Instruction 1:
Reproduce the snow crystal text word for word, in full.

Selected extract:
## Mathematical Model Computes Snow Flake Shapes for the First Time

**John W. Barrett, Harald Garcke, Robert Nürnberg**

Facetted growth of snow crystals leads to a rich diversity of forms, and exhibits a remarkable sixfold symmetry. Snow crystal structures result from diffusion limited crystal growth in the presence of anisotropic surface energy and anisotropic attachment kinetics.

It is by now well understood that the morphological stability of ice crystals strongly depends on supersaturation, crystal size and temperature.

Until very recently it was very difficult to perform numerical simulations of this highly anisotropic crystal growth.

In particular, obtaining facet growth in combination with dendritic branching is a challenging task. We present numerical simulations of snow crystal growth in two and three space dimensions using a new computational method recently introduced by the authors. We present both qualitative and quantitative computations.

(Data drawn from a collection)
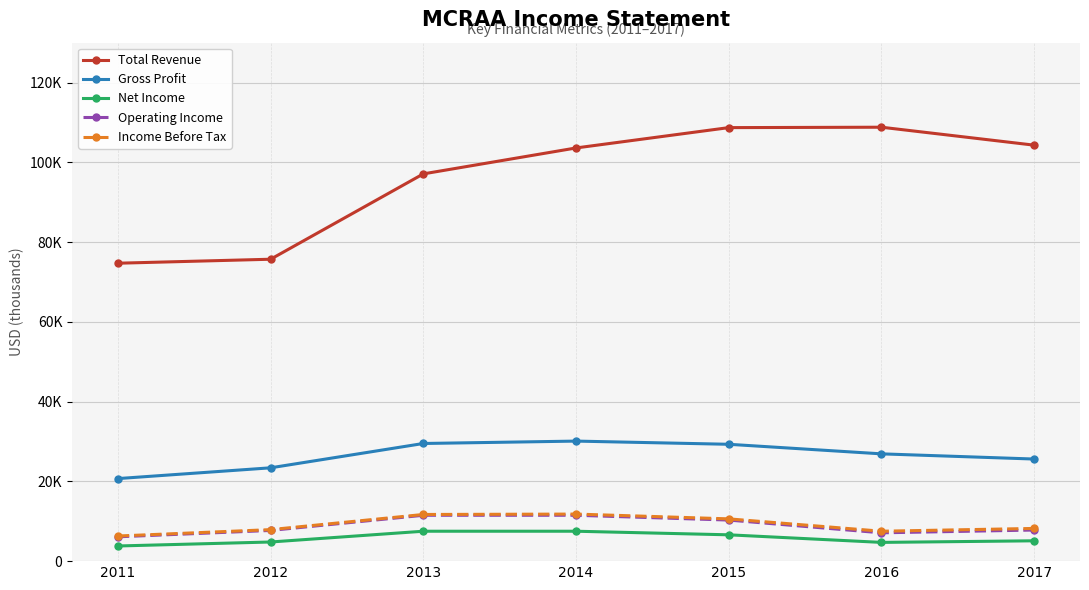

At which category does Operating Income reach its first local valley?

2016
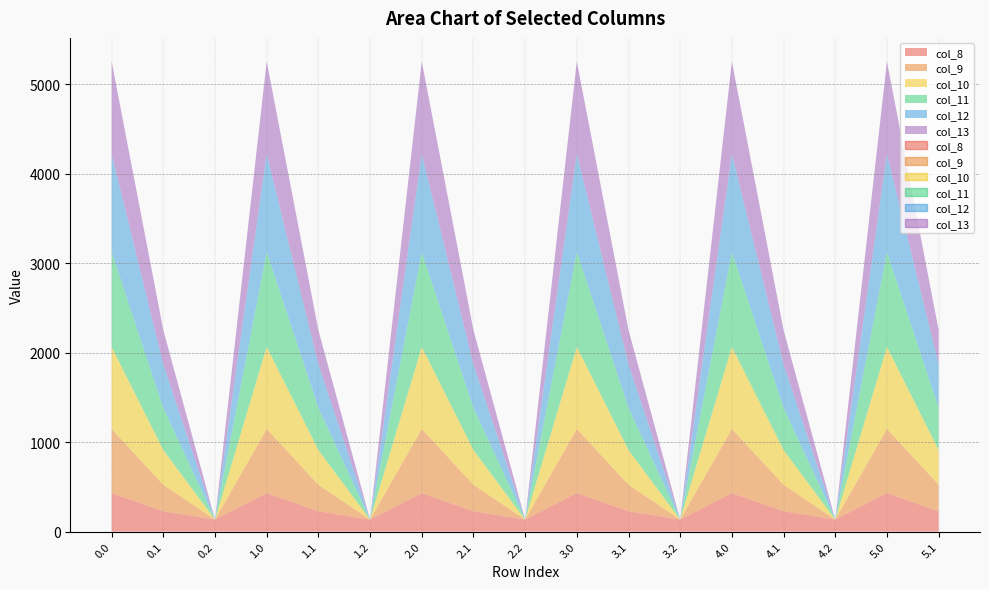

True or false: col_9 and col_11 cross at least once.

False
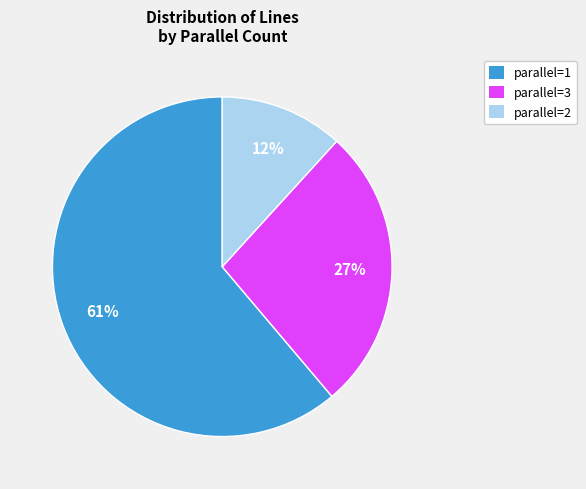

Do parallel=1 and parallel=3 together represent more than half of the pie?

Yes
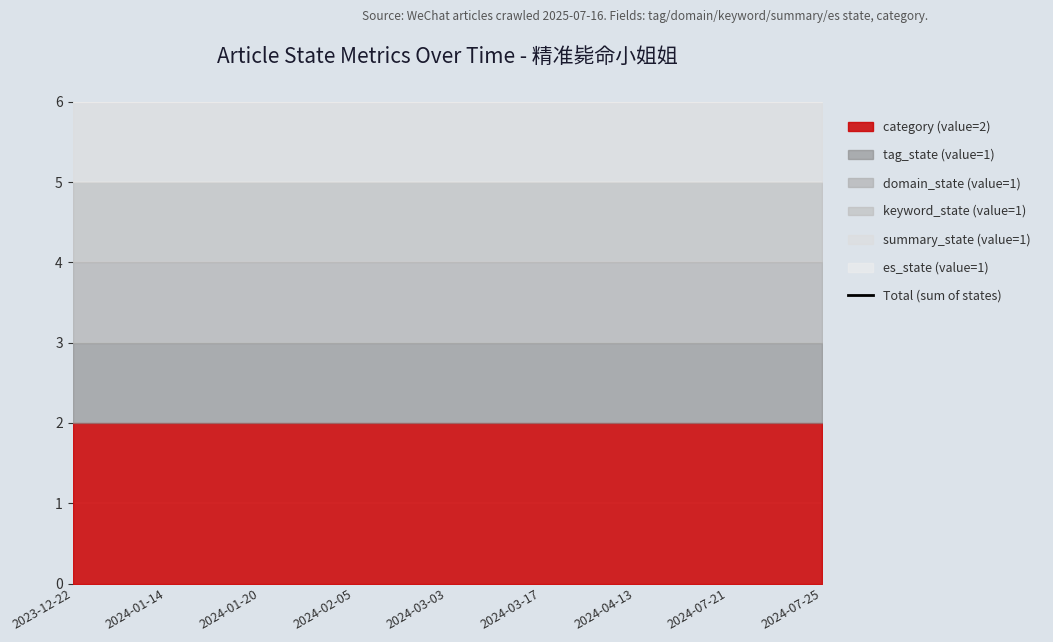

Rank the categories by es_state value from highest to lowest.

2023-12-22, 2024-01-14, 2024-01-20, 2024-02-05, 2024-03-03, 2024-03-17, 2024-04-13, 2024-07-21, 2024-07-25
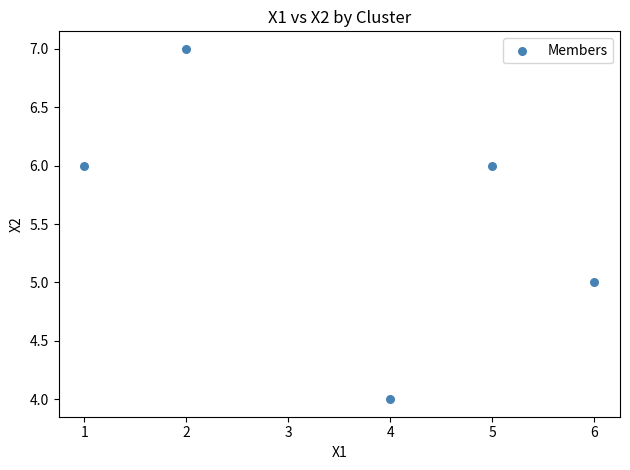

What is the range of Y values (max minus min)?

3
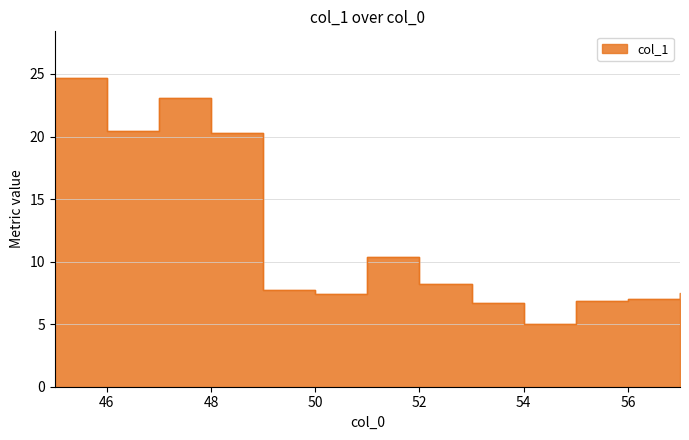

At which label is the value closest to 14?

51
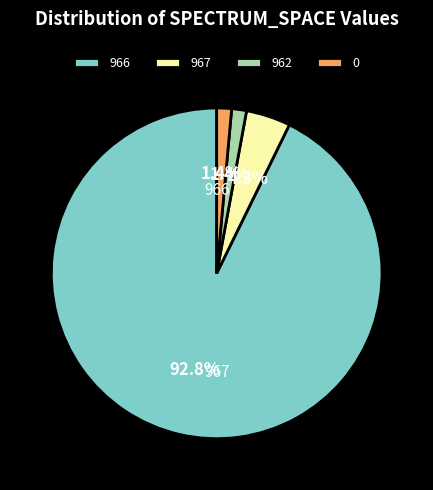

What is the majority slice?

966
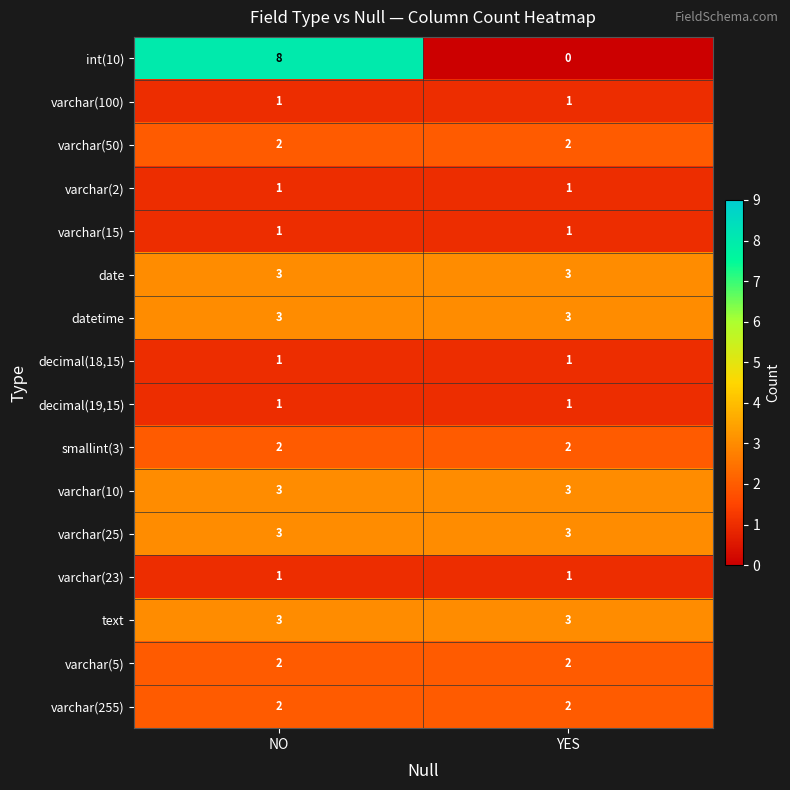

Which series changed the most between NO and YES?

int(10)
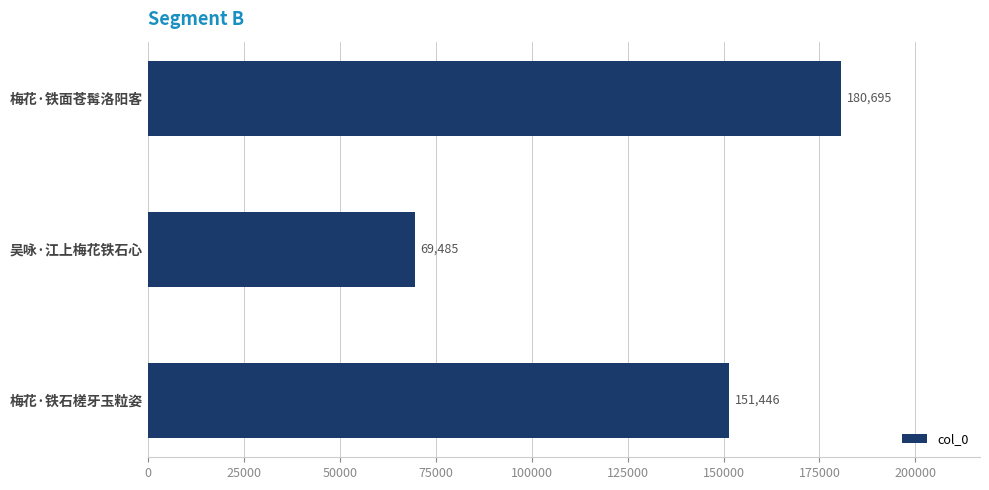

What is the sum of all values?

401626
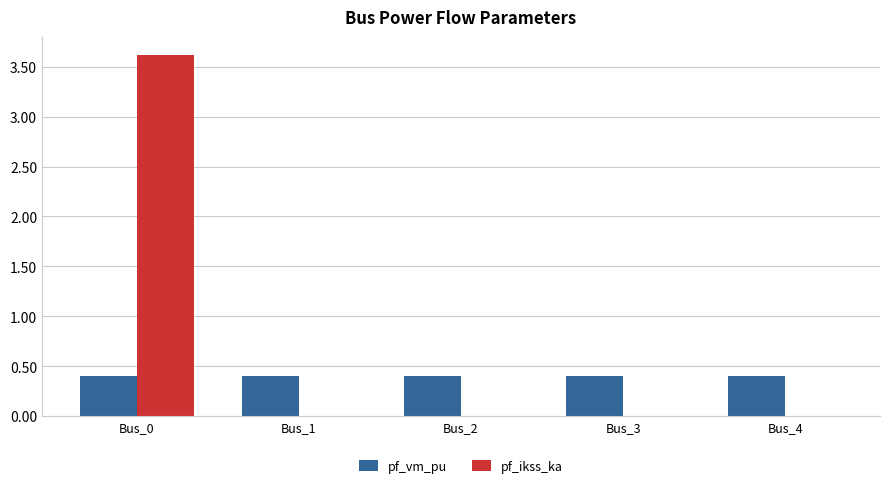

Count the number of data series in this chart.

2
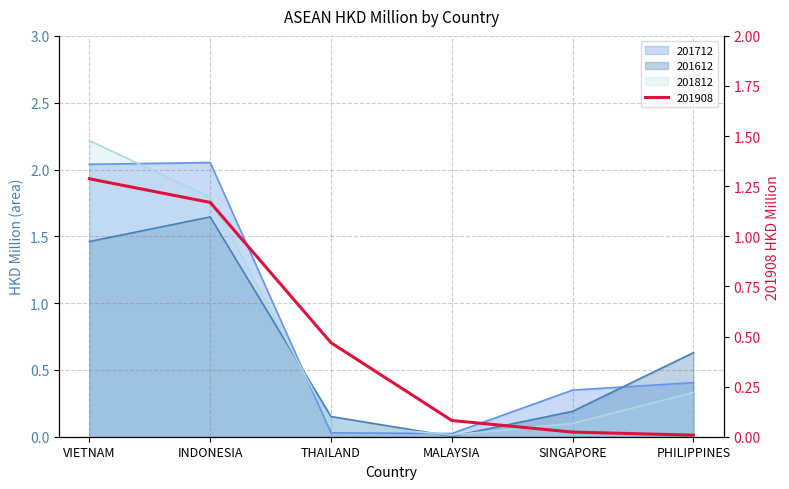

What is the difference between the highest and lowest values at THAILAND?

0.4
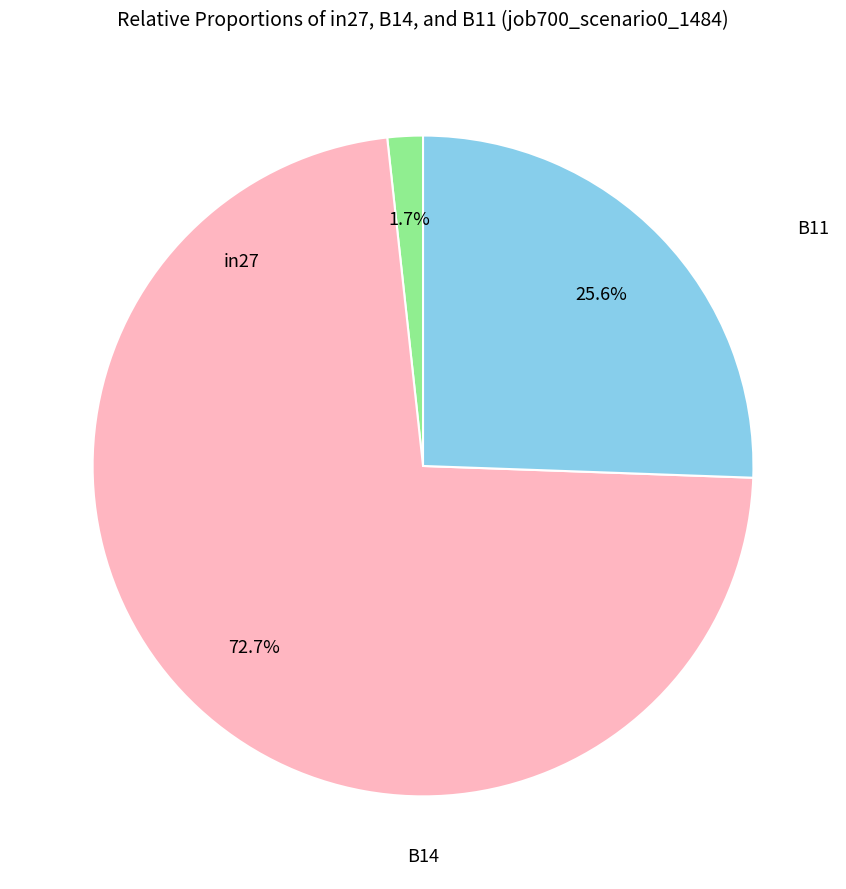

How many segments does this pie chart have?

3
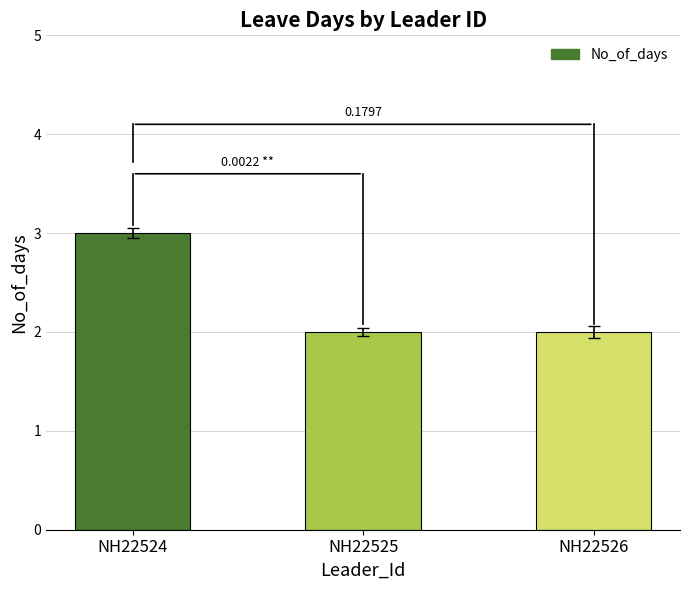

What is the sum of the values at NH22526 and NH22525?

4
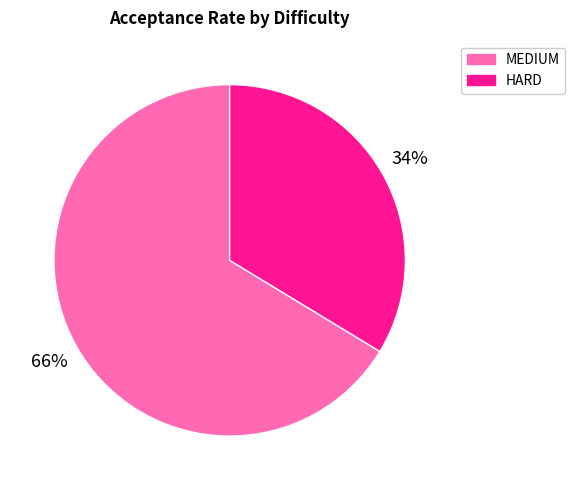

To the nearest percent, what is the average slice percentage?

50%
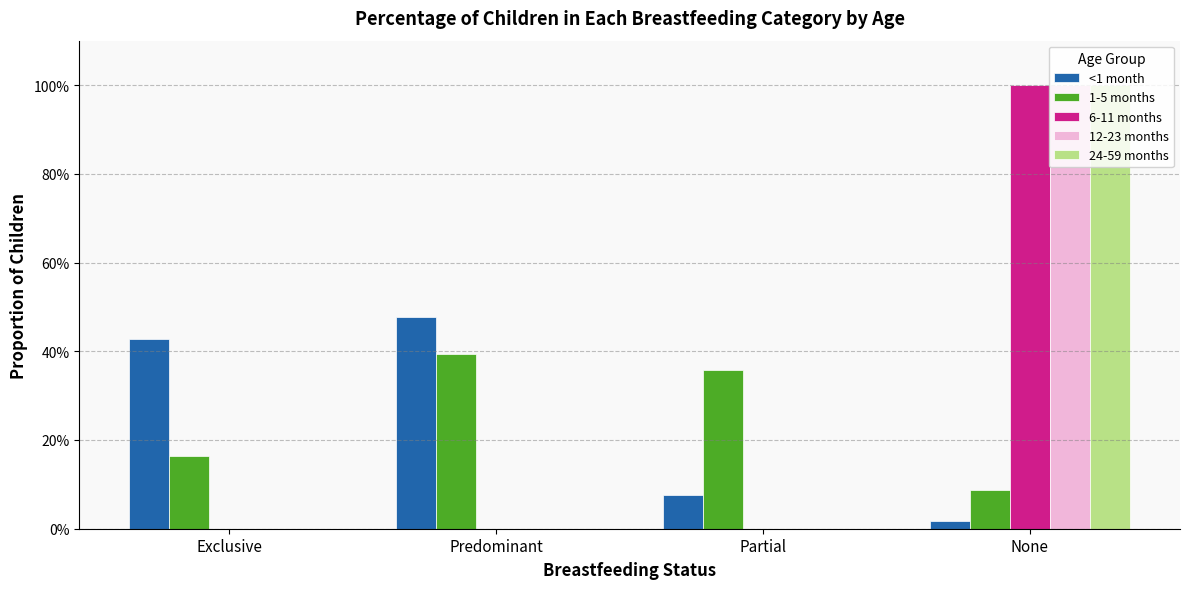

Are the bars grouped side by side (vs. stacked)?

Yes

Instruction 2:
Count how many lines of the records contain the word "between", and reply with the number alone.

Task response 1:
## Mathematical Model Computes Snow Flake Shapes for the First Time

**John W. Barrett, Harald Garcke, Robert Nürnberg**

Facetted growth of snow crystals leads to a rich diversity of forms, and exhibits a remarkable sixfold symmetry. Snow crystal structures result from diffusion limited crystal growth in the presence of anisotropic surface energy and anisotropic attachment kinetics.

It is by now well understood that the morphological stability of ice crystals strongly depends on supersaturation, crystal size and temperature.

Until very recently it was very difficult to perform numerical simulations of this highly anisotropic crystal growth.

In particular, obtaining facet growth in combination with dendritic branching is a challenging task. We present numerical simulations of snow crystal growth in two and three space dimensions using a new computational method recently introduced by the authors. We present both qualitative and quantitative computations.

Task response 2:
2